**DESCRIPTION OF THE TASK**
Whenever an image turns up, omit it and return the remaining data exactly.

**EXTRACTED ENTRIES**

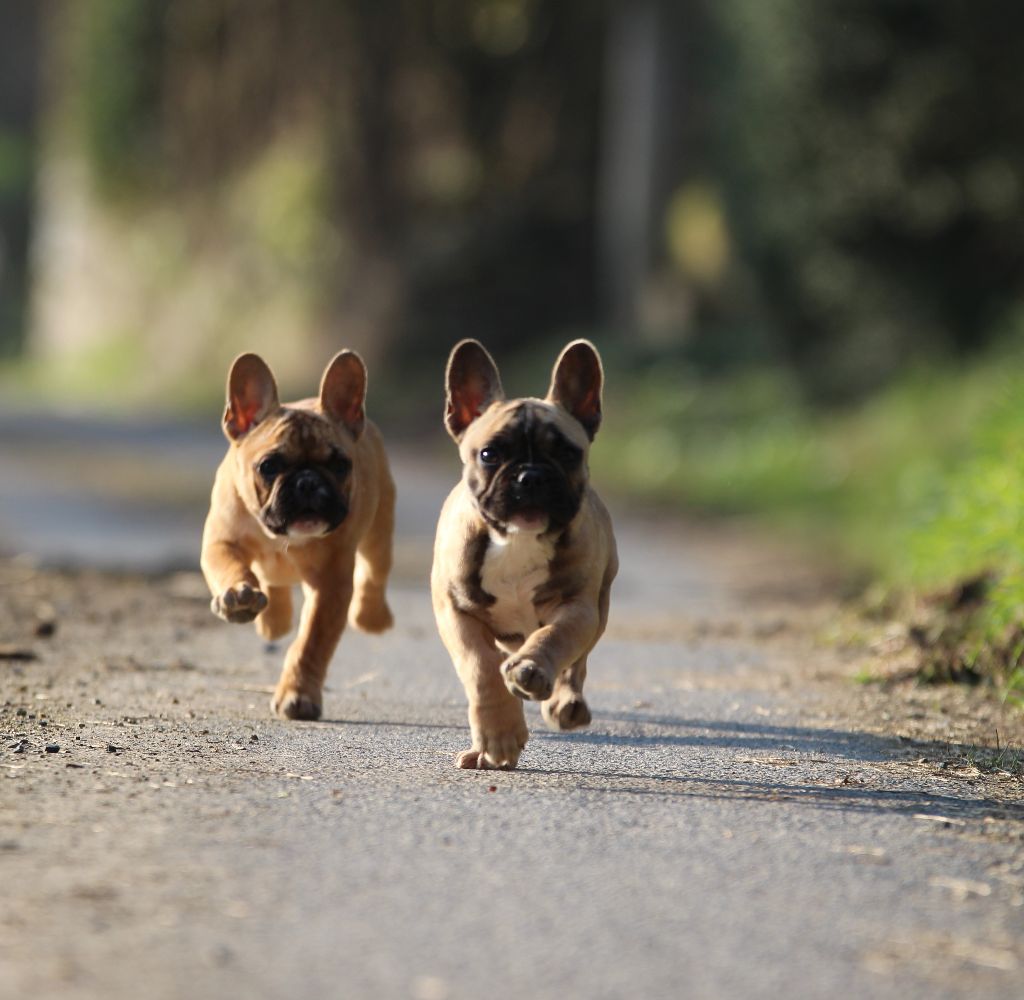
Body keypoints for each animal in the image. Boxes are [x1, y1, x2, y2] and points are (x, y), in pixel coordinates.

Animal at [200, 352, 395, 716]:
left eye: (340, 465)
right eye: (269, 466)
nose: (307, 481)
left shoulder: (331, 586)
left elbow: (311, 644)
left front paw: (299, 694)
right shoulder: (222, 542)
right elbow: (230, 567)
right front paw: (238, 596)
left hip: (380, 533)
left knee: (374, 575)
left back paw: (370, 617)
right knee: (272, 583)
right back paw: (270, 618)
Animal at [430, 339, 614, 769]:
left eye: (568, 454)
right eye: (489, 454)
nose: (531, 476)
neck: (516, 540)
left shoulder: (577, 607)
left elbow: (555, 637)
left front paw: (533, 669)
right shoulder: (455, 612)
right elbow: (480, 669)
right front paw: (498, 735)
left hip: (599, 606)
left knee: (576, 662)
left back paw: (563, 701)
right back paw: (481, 751)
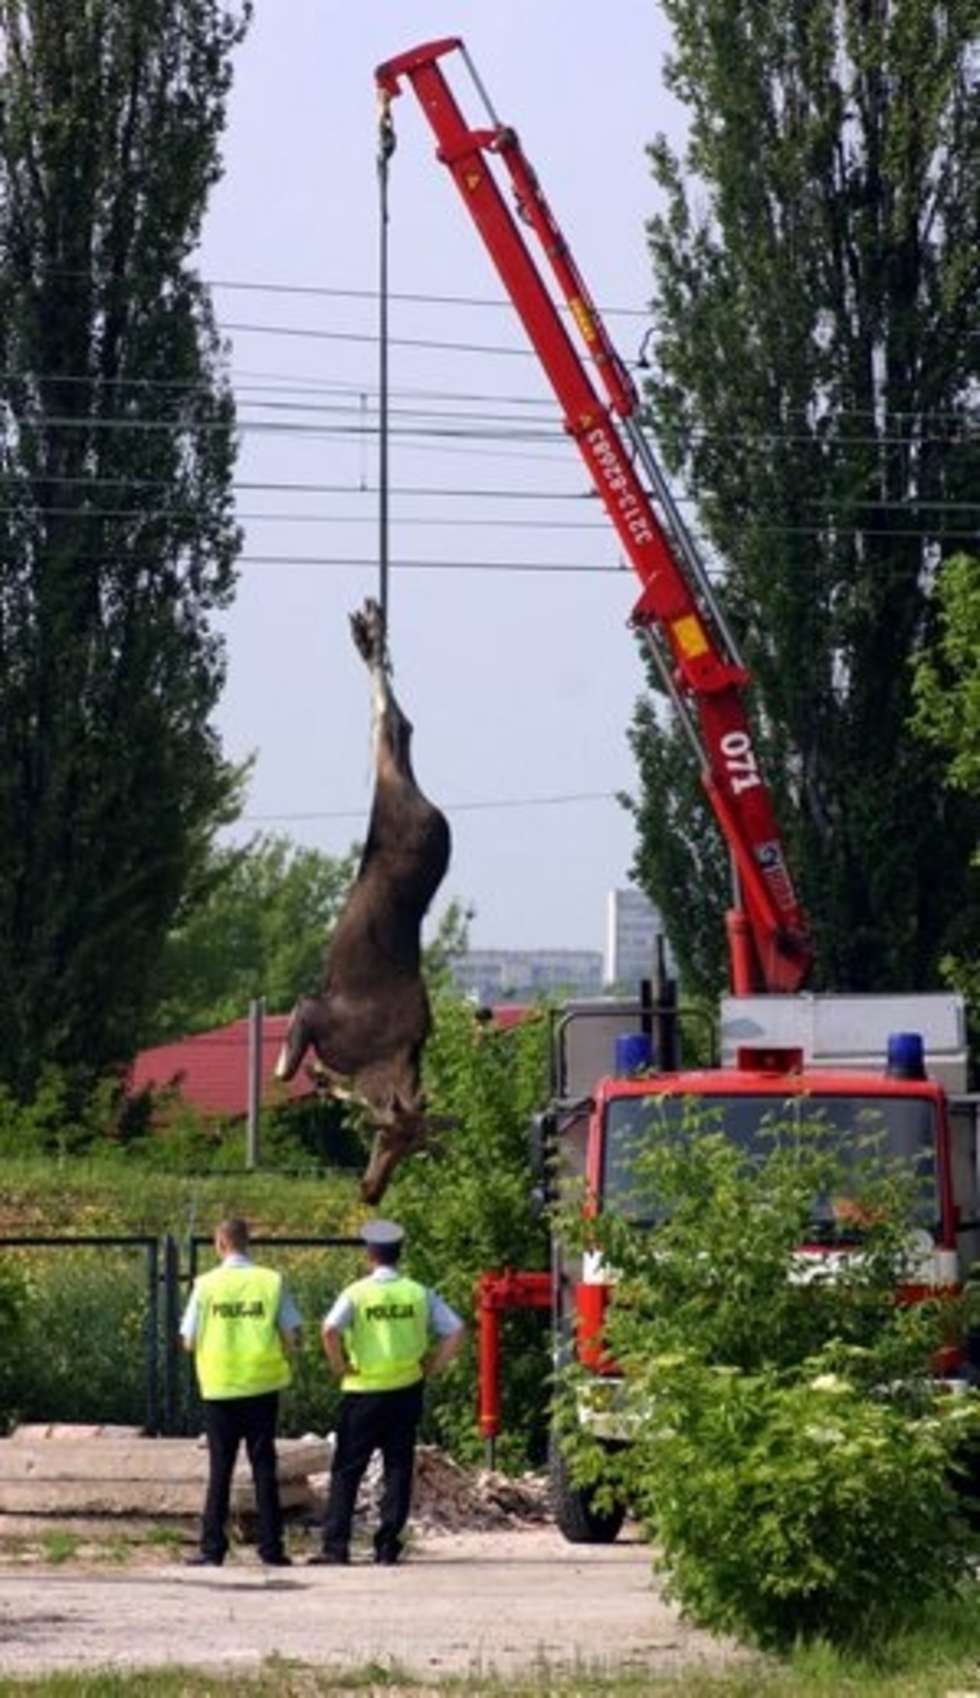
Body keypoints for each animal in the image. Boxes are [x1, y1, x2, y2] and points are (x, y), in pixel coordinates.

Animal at [275, 601, 451, 1208]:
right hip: (402, 812)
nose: (371, 1190)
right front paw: (313, 1076)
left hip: (401, 803)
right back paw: (371, 631)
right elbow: (287, 1071)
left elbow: (302, 1077)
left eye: (414, 1150)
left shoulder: (318, 1017)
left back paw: (369, 633)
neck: (386, 1061)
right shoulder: (313, 1012)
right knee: (394, 730)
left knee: (395, 729)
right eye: (388, 1139)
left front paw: (323, 1081)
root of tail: (434, 812)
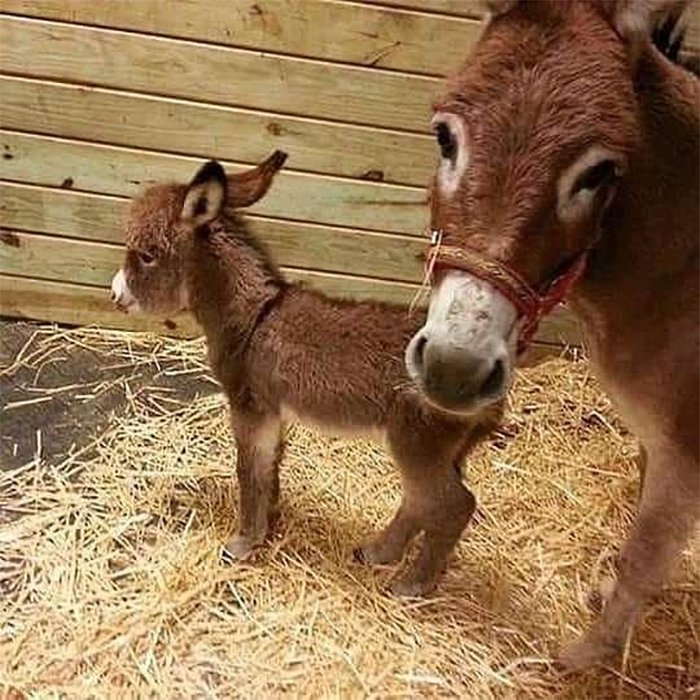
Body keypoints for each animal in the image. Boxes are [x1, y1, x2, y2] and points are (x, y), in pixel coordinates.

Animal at [112, 152, 500, 596]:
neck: (253, 318)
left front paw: (243, 543)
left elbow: (248, 470)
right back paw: (377, 553)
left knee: (453, 506)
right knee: (422, 501)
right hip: (439, 449)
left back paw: (410, 586)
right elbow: (271, 467)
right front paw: (270, 522)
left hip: (417, 442)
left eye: (146, 254)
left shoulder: (250, 407)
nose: (115, 295)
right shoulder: (273, 411)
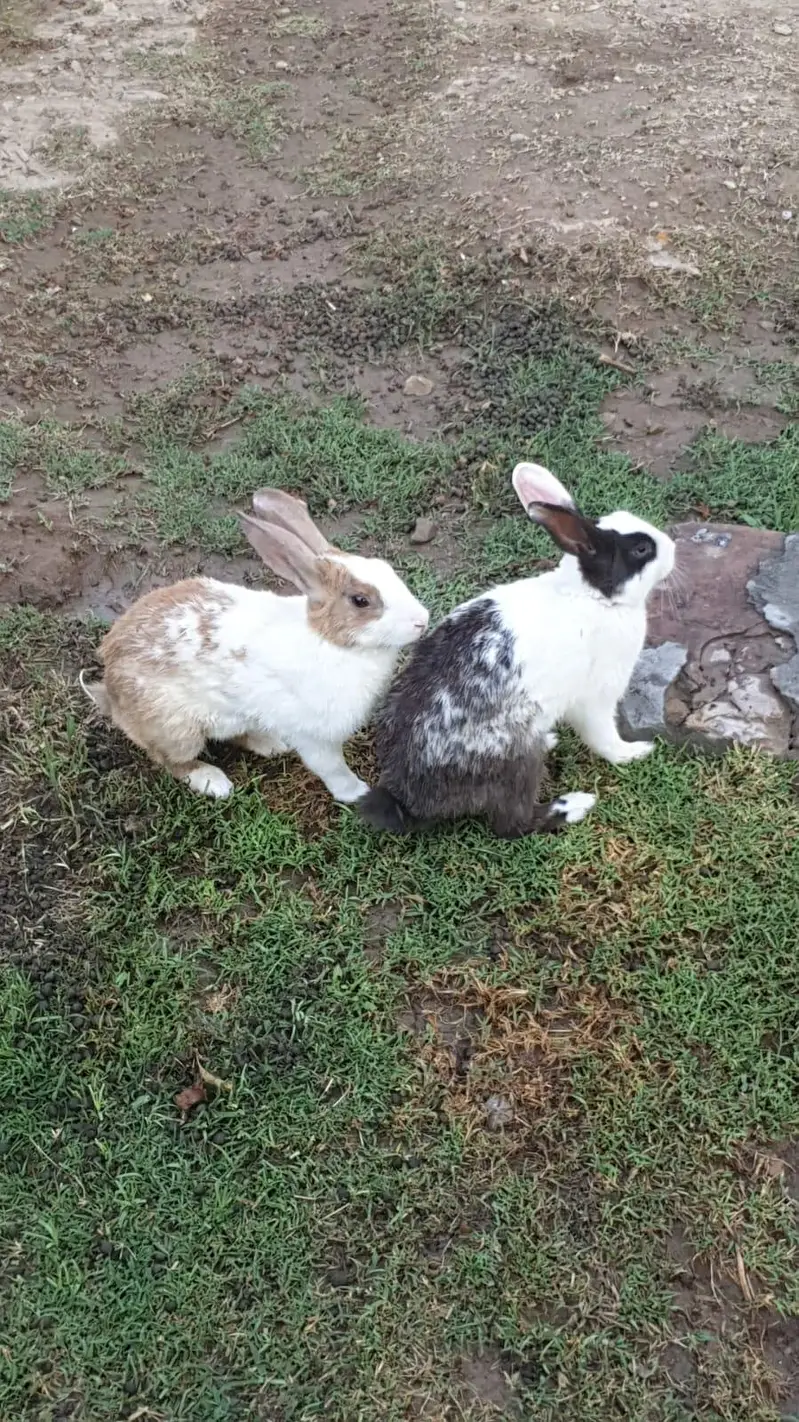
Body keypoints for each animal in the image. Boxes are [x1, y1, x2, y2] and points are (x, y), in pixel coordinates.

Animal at [80, 488, 430, 803]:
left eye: (386, 569)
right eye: (361, 600)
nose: (422, 620)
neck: (331, 641)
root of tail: (110, 691)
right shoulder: (315, 738)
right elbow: (332, 769)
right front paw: (358, 793)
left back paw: (272, 744)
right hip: (177, 729)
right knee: (171, 760)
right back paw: (214, 782)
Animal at [358, 461, 676, 839]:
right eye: (641, 550)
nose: (673, 548)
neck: (593, 596)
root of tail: (410, 802)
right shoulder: (596, 696)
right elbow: (604, 739)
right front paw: (636, 752)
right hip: (516, 758)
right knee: (512, 823)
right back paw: (573, 806)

**FINISHED TASK**
Body keypoints for each animal in the image. Boxes are [x1, y1, x2, y2] and points are (x, y), in pixel coordinates.

Animal at [200, 352, 395, 716]:
left eye: (340, 465)
right eye: (269, 466)
nose: (307, 481)
left shoulder: (331, 586)
left elbow: (311, 644)
left front paw: (299, 694)
right shoulder: (222, 542)
right elbow: (230, 567)
right front paw: (238, 596)
left hip: (380, 533)
left knee: (374, 575)
left back paw: (370, 617)
right knee: (272, 583)
right back paw: (270, 618)
Animal at [430, 339, 614, 769]:
left eye: (568, 454)
right eye: (489, 454)
nose: (531, 476)
neck: (516, 540)
left shoulder: (577, 607)
left elbow: (555, 637)
left front paw: (533, 669)
right shoulder: (455, 612)
right elbow: (480, 669)
right front paw: (498, 735)
left hip: (599, 606)
left knee: (576, 662)
left back paw: (563, 701)
right back paw: (481, 751)
Body keypoints for each animal in the image. Boxes are [x1, y1, x2, y2] and points are (x, y), in pixel coordinates.

Animal at [275, 601, 451, 1208]:
right hip: (402, 812)
nose: (371, 1190)
right front paw: (313, 1076)
left hip: (401, 803)
right back paw: (371, 631)
right elbow: (287, 1071)
left elbow: (302, 1077)
left eye: (414, 1150)
left shoulder: (318, 1017)
left back paw: (369, 633)
neck: (386, 1061)
right shoulder: (313, 1012)
right knee: (394, 730)
left knee: (395, 729)
right eye: (388, 1139)
left front paw: (323, 1081)
root of tail: (434, 812)
Body keypoints for each animal in the image. Boxes are [x1, y1, x2, y2] and points are (x, y), in pixel coordinates.

Animal at [112, 152, 500, 596]:
neck: (253, 318)
left front paw: (243, 543)
left elbow: (248, 470)
right back paw: (377, 553)
left knee: (453, 506)
right knee: (422, 501)
right hip: (439, 449)
left back paw: (410, 586)
right elbow: (271, 467)
right front paw: (270, 522)
left hip: (417, 442)
left eye: (146, 254)
left shoulder: (250, 407)
nose: (115, 295)
right shoulder: (273, 411)
Body keypoints for each animal in the image. Boxes are [x1, y1, x2, y2] and points are (x, y), in pixel coordinates.

Animal at [80, 488, 430, 803]:
left eye: (386, 569)
right eye: (361, 600)
nose: (422, 620)
neck: (331, 641)
root of tail: (110, 691)
right shoulder: (315, 738)
right elbow: (332, 769)
right front paw: (358, 793)
left back paw: (272, 744)
right hip: (177, 729)
right knee: (171, 760)
right back paw: (214, 782)
Animal at [358, 461, 676, 839]:
right eye: (641, 550)
nose: (673, 548)
neck: (593, 596)
root of tail: (410, 802)
right shoulder: (596, 696)
right elbow: (604, 739)
right front paw: (636, 752)
right hip: (516, 758)
right knee: (512, 823)
right back paw: (573, 806)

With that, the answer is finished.